Semua orang menoleh ke arah pria yang memanggil Mutia dengan suara kencang.

"Tommy?! akhirnya kamu datang juga. Mama pikir kamu gak mau datang?" ujar Diana dengan antusias.

"Hmm," gumam Tommy sambil mengangguk acuh tak acuh menanggapi perkataan ibunya.

"Mumpung kalian berdua ke sini, Mama mau bicara. Ayo, kita ke sana!" perintah Diana sambil menunjuk salah satu meja di sudut yang terbilang agak sepi.

"Saya ke sana dulu ya, Jeng ...," ujar Diana pada teman-temannya dan langsung mengambil tangan Tommy dan mutiara bersamaan.

Setelah sampai di meja yang dituju, Diana langsung meminta anak dan menantunya duduk di hadapannya. Wanita paruh baya dengan penampilan elegan ini memandang keduanya dengan tatapan tajam.

"Dengar, ya ... kalian berdua! Mama minta tahun depan istrimu ini, Tommy ... harus sudah hamil!" ujar Diana dengan suara yang ditekan dan penuh ultimatum.

Mutiara hanya membeku mendengar permintaan mertuanya ini. Selama ini Diana tidak pernah menuntutnya seperti ini, wanita itu bahkan selalu menghiburnya jika ada yang menanyakan tentang kehamilannya.

"Mama! haruskah hal seperti ini dibicarakan di sini? dibicarakan di rumah kan bisa!" ujar Tommy dengan nada tidak senang.

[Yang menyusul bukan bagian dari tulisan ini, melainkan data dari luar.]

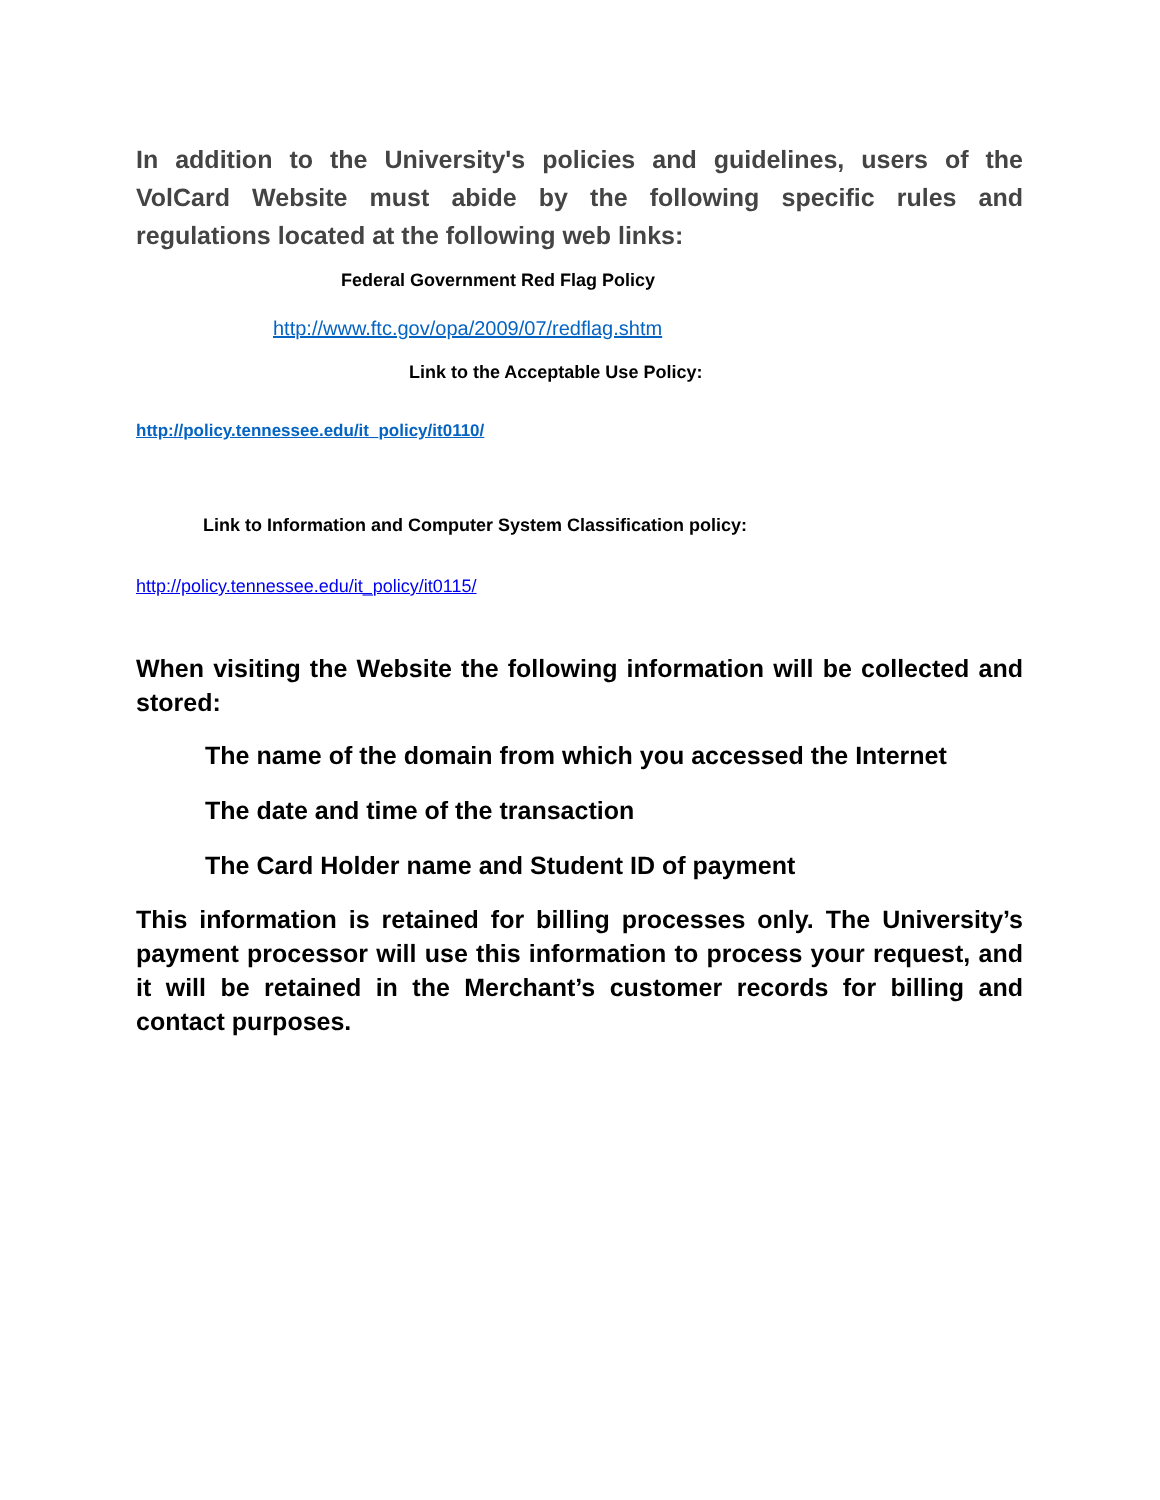In addition to the University's policies and guidelines, users of the VolCard Website must abide by the following specific rules and regulations located at the following web links:
Federal Government Red Flag Policy
http://www.ftc.gov/opa/2009/07/redflag.shtm
Link to the Acceptable Use Policy:
http://policy.tennessee.edu/it_policy/it0110/
Link to Information and Computer System Classification policy:
http://policy.tennessee.edu/it_policy/it0115/
When visiting the Website the following information will be collected and stored:
The name of the domain from which you accessed the Internet
The date and time of the transaction
The Card Holder name and Student ID of payment
This information is retained for billing processes only. The University’s payment processor will use this information to process your request, and it will be retained in the Merchant’s customer records for billing and contact purposes.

"Mumpung Mama bisa bertemu dengan kalian berdua! di rumah kalian juga susah ditemui! apalagi kamu, Tommy! mulai sekarang hentikan main-main dengan banyak wanita! perhatikan saja istrimu!" bentak Diana dengan tidak sabar

Diana bukannya tidak tahu apa yang dilakukan oleh Tommy selama ini diluar sana, wanita itu bahkan sudah sering kali menasehati putranya tetapi tetap saja tidak digubris, hal itu sungguh membuatnya tidak tahan lagi sekarang.

"Mama, tahun ini perusahaan masih belum stabil, jadi aku juga belum siap hamil. Nanti jika perusahan sudah stabil, aku baru bisa mempertimbangkannya. Kalau aku hamil, aku tentu harus banyak istirahat, tidak boleh melakukan pekerjaan di kantor lagi," ujar Mutiara meminta pengertian mertuanya.

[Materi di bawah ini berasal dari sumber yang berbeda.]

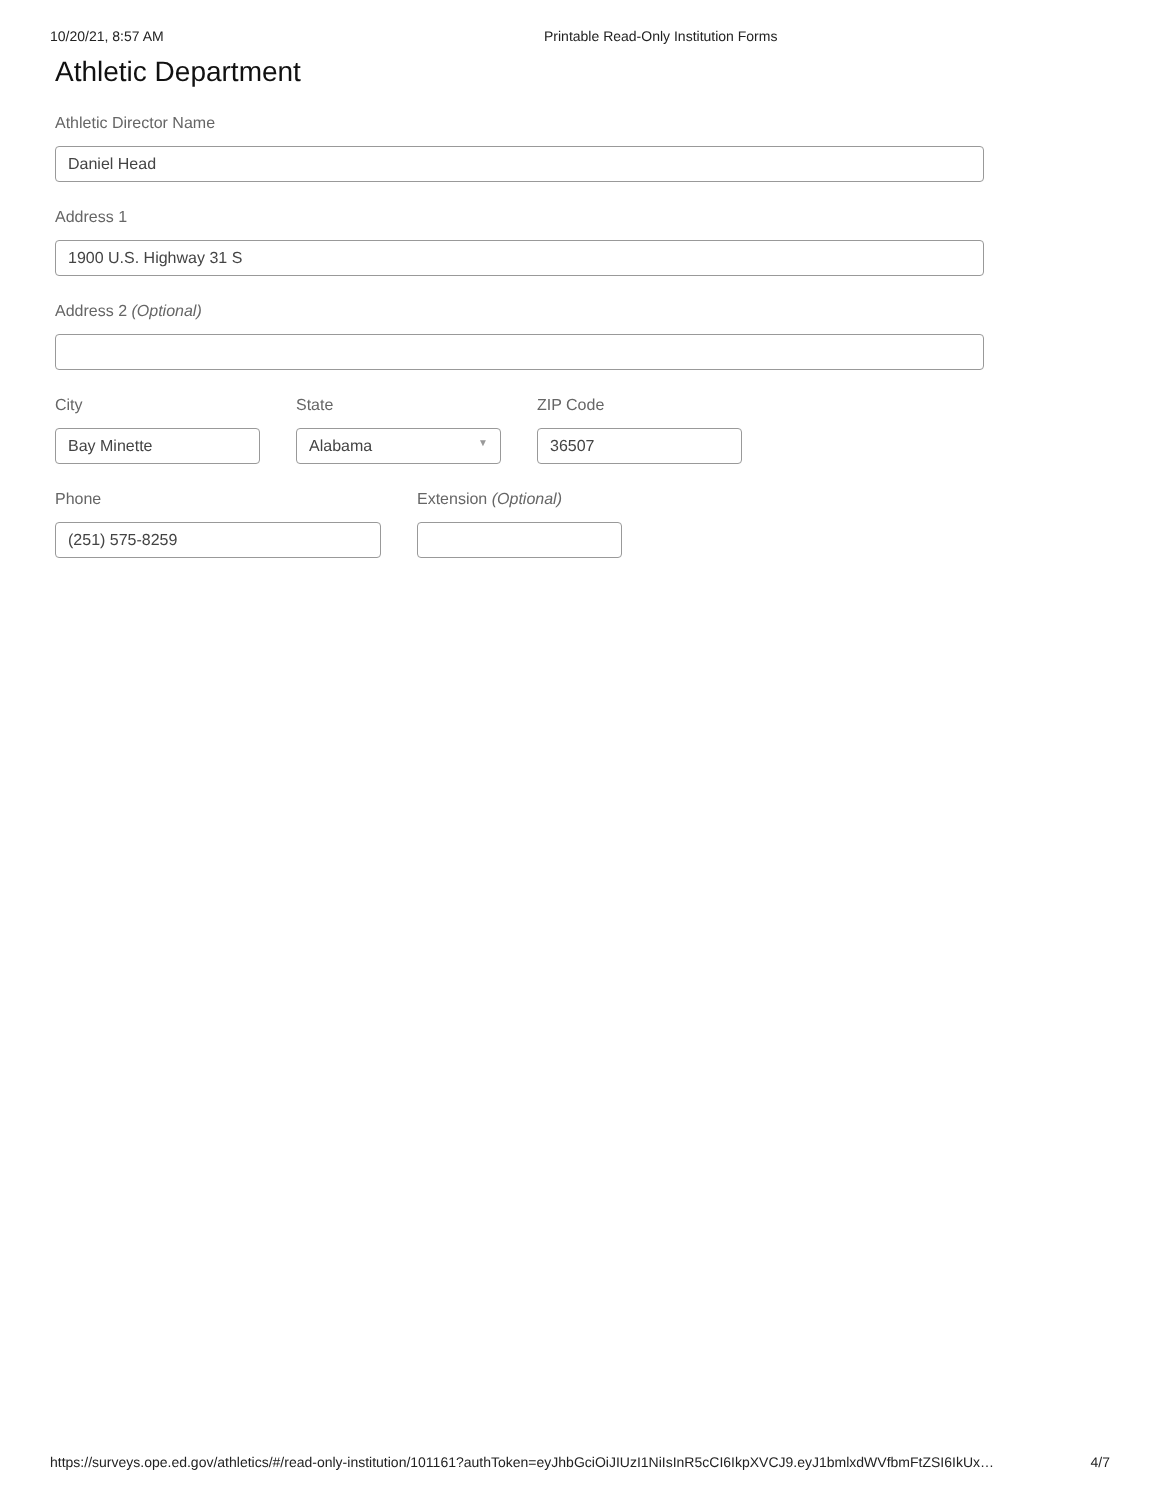10/20/21, 8:57 AM Printable Read-Only Institution Forms
Athletic Department
Athletic Director Name
Daniel Head
Address 1
1900 U.S. Highway 31 S
Address 2 (Optional)
City
Bay Minette
State
Alabama ▼
ZIP Code
36507
Phone
(251) 575-8259
Extension (Optional)
https://surveys.ope.ed.gov/athletics/#/read-only-institution/101161?authToken=eyJhbGciOiJIUzI1NiIsInR5cCI6IkpXVCJ9.eyJ1bmlxdWVfbmFtZSI6IkUx… 4/7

"Mutia, pekerjaan di kantor itu tanggung jawab Tommy. Tanggung jawabmu cuma memberikan keluarga Sanjaya keturunan dan ahli waris," ujar Diana dengan nada tidak puas.

Tommy hanya memperhatikan Mutia dengan tatapan tajam. dia sangat tidak suka melihat wanita ini mengeluh tentang pekerjaan di kantor, selama ini menurutnya hanya itu yang membuat Mutiara berguna untuknya. Mendengar Mutiara menolak untuk hamil juga menyentil egonya sebagai lelaki, selama ini dia melakukan main-main pada semua wanita karena perempuan yang dinikahinya ini selalu dengan tatapan datar.

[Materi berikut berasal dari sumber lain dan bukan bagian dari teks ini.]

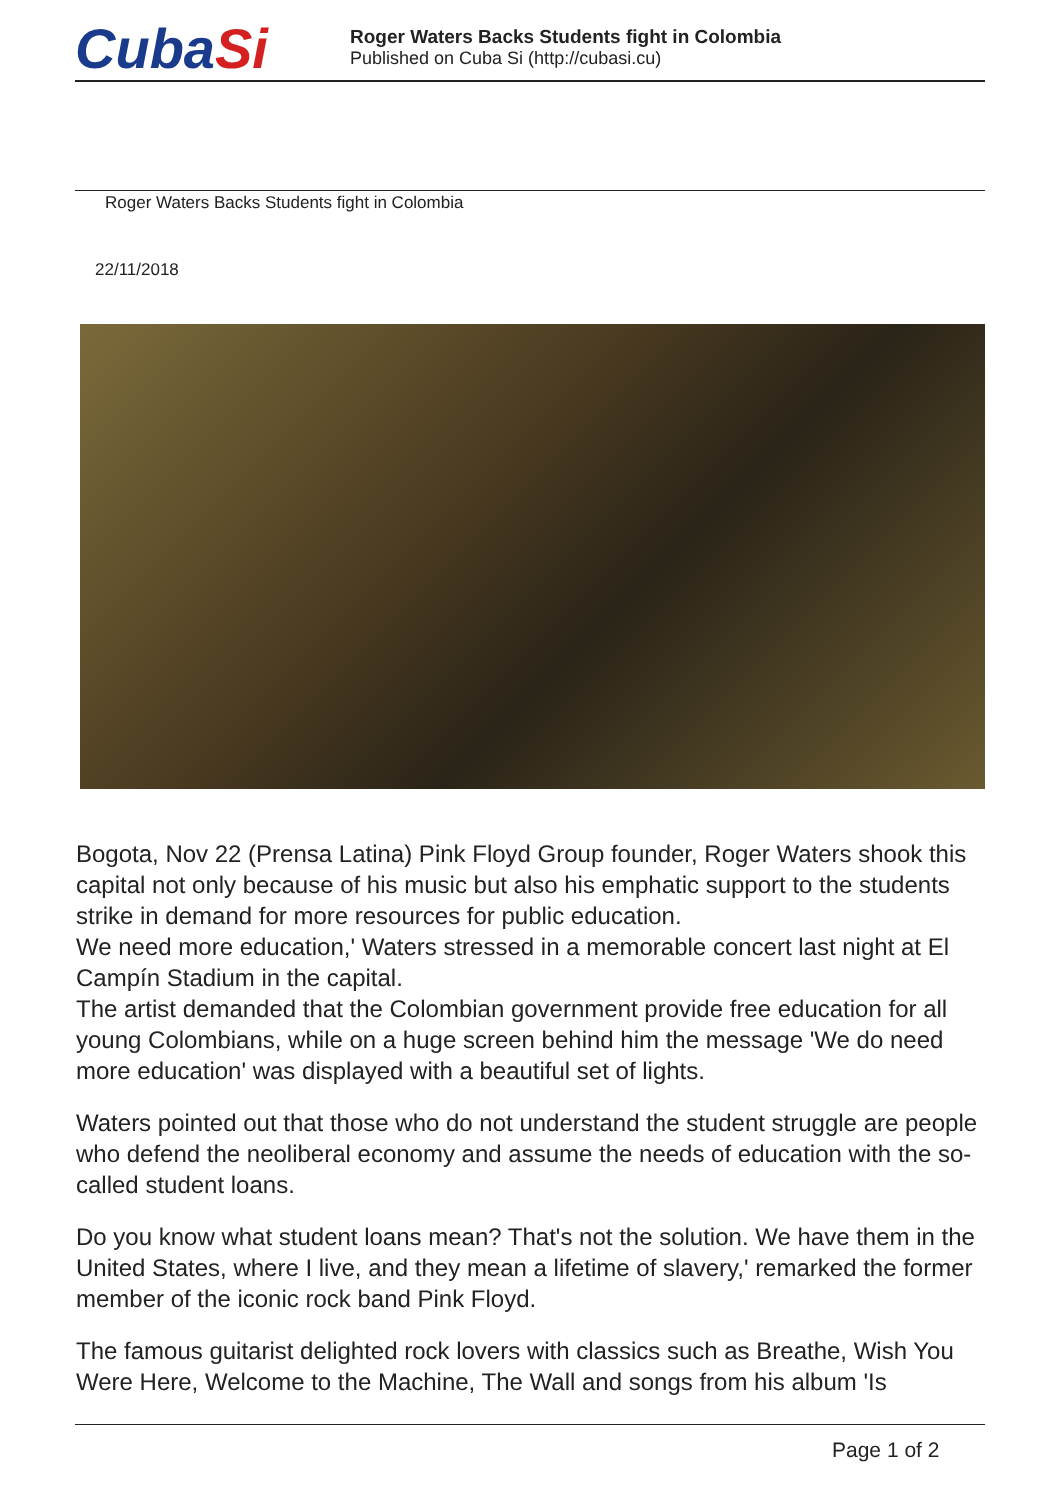CubaSi
Roger Waters Backs Students fight in Colombia
Published on Cuba Si (http://cubasi.cu)
Roger Waters Backs Students fight in Colombia
22/11/2018
Bogota, Nov 22 (Prensa Latina) Pink Floyd Group founder, Roger Waters shook this capital not only because of his music but also his emphatic support to the students strike in demand for more resources for public education.
We need more education,' Waters stressed in a memorable concert last night at El Campín Stadium in the capital.
The artist demanded that the Colombian government provide free education for all young Colombians, while on a huge screen behind him the message 'We do need more education' was displayed with a beautiful set of lights.
Waters pointed out that those who do not understand the student struggle are people who defend the neoliberal economy and assume the needs of education with the so-called student loans.
Do you know what student loans mean? That's not the solution. We have them in the United States, where I live, and they mean a lifetime of slavery,' remarked the former member of the iconic rock band Pink Floyd.
The famous guitarist delighted rock lovers with classics such as Breathe, Wish You Were Here, Welcome to the Machine, The Wall and songs from his album 'Is
Page 1 of 2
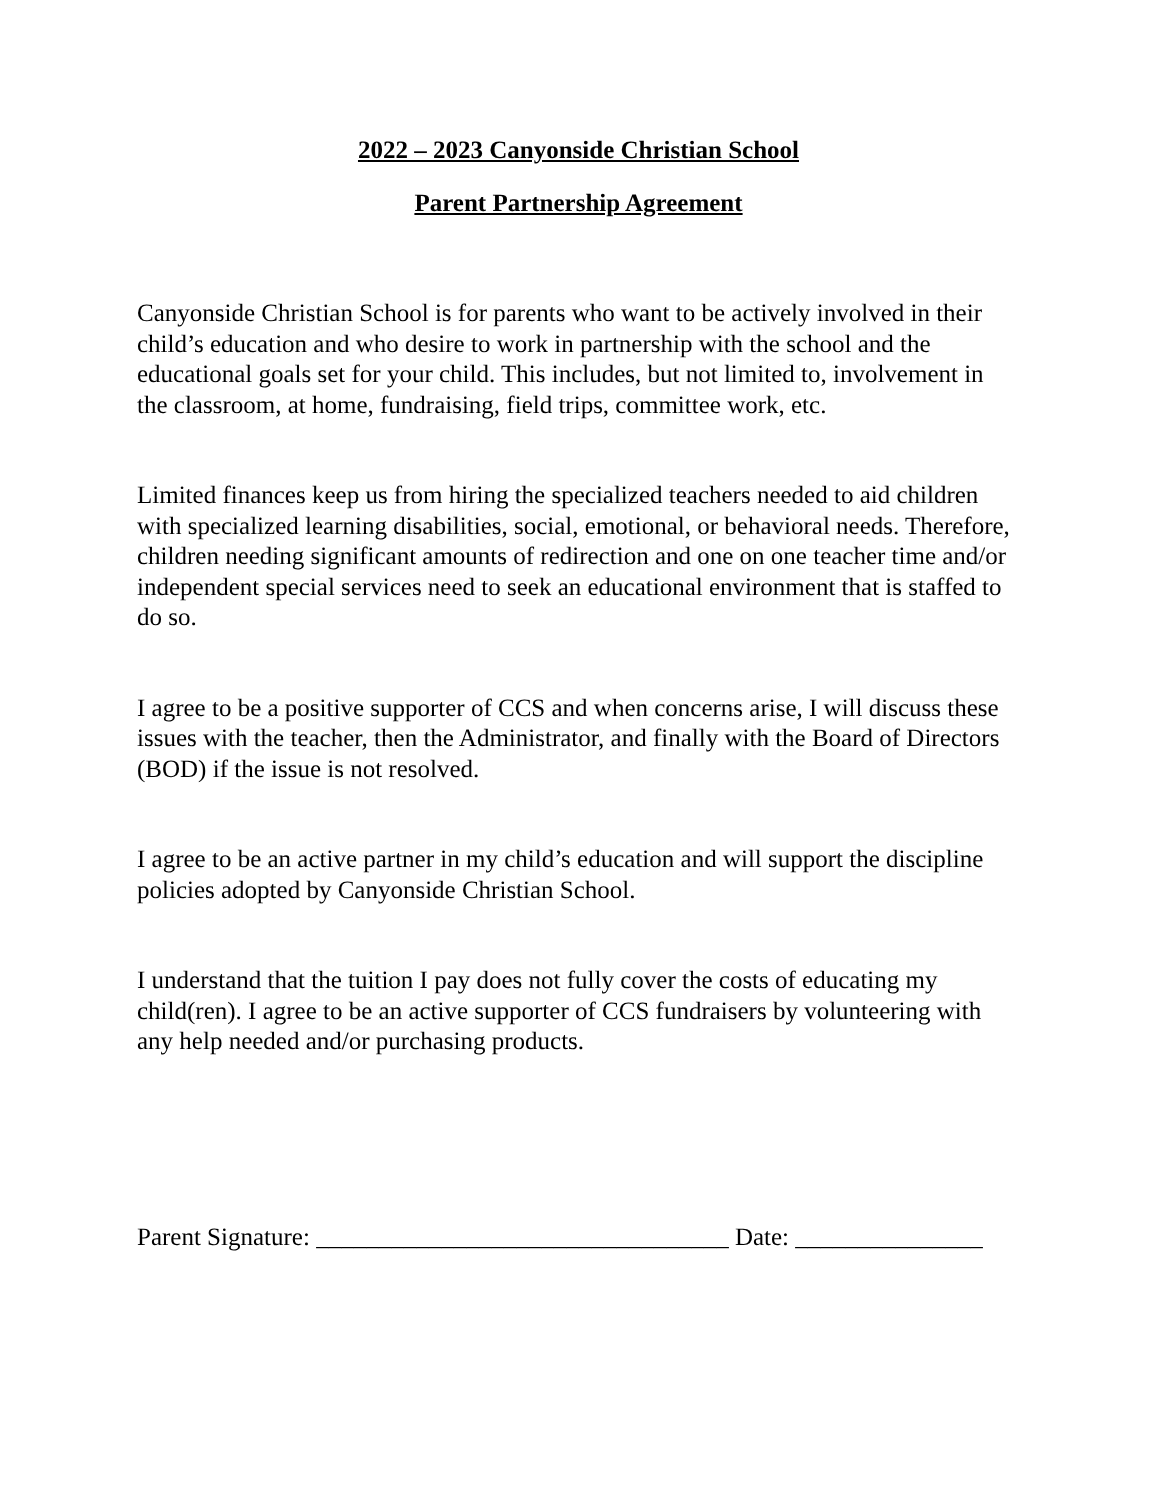2022 – 2023 Canyonside Christian School
Parent Partnership Agreement
Canyonside Christian School is for parents who want to be actively involved in their child’s education and who desire to work in partnership with the school and the educational goals set for your child. This includes, but not limited to, involvement in the classroom, at home, fundraising, field trips, committee work, etc.
Limited finances keep us from hiring the specialized teachers needed to aid children with specialized learning disabilities, social, emotional, or behavioral needs. Therefore, children needing significant amounts of redirection and one on one teacher time and/or independent special services need to seek an educational environment that is staffed to do so.
I agree to be a positive supporter of CCS and when concerns arise, I will discuss these issues with the teacher, then the Administrator, and finally with the Board of Directors (BOD) if the issue is not resolved.
I agree to be an active partner in my child’s education and will support the discipline policies adopted by Canyonside Christian School.
I understand that the tuition I pay does not fully cover the costs of educating my child(ren). I agree to be an active supporter of CCS fundraisers by volunteering with any help needed and/or purchasing products.
Parent Signature: _________________________________ Date: _______________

Tommy adalah pria yang sangat mendominasi, egonya sangat terluka ketika dia merasa tidak diinginkan. Selama ini dia selalu ditatap dengan tatapan mendamba oleh banyak wanita. Apalagi perjodohan ini membuatnya terpaksa melakukannya, begitu juga Mutiara. Awalnya dia sangat marah karena ternyata Mutiara sudah memiliki kekasih, dia bertekad akan menaklukan wanita itu, tetapi dia juga tidak ingin menyiksa Mutiara di atas ranjang, pantang baginya memaksa hal yang satu itu, akhirnya hanya dengan menyiksanya lewat pekerjaan dan menyelingkuhi wanita itu baru Tommy merasa puas.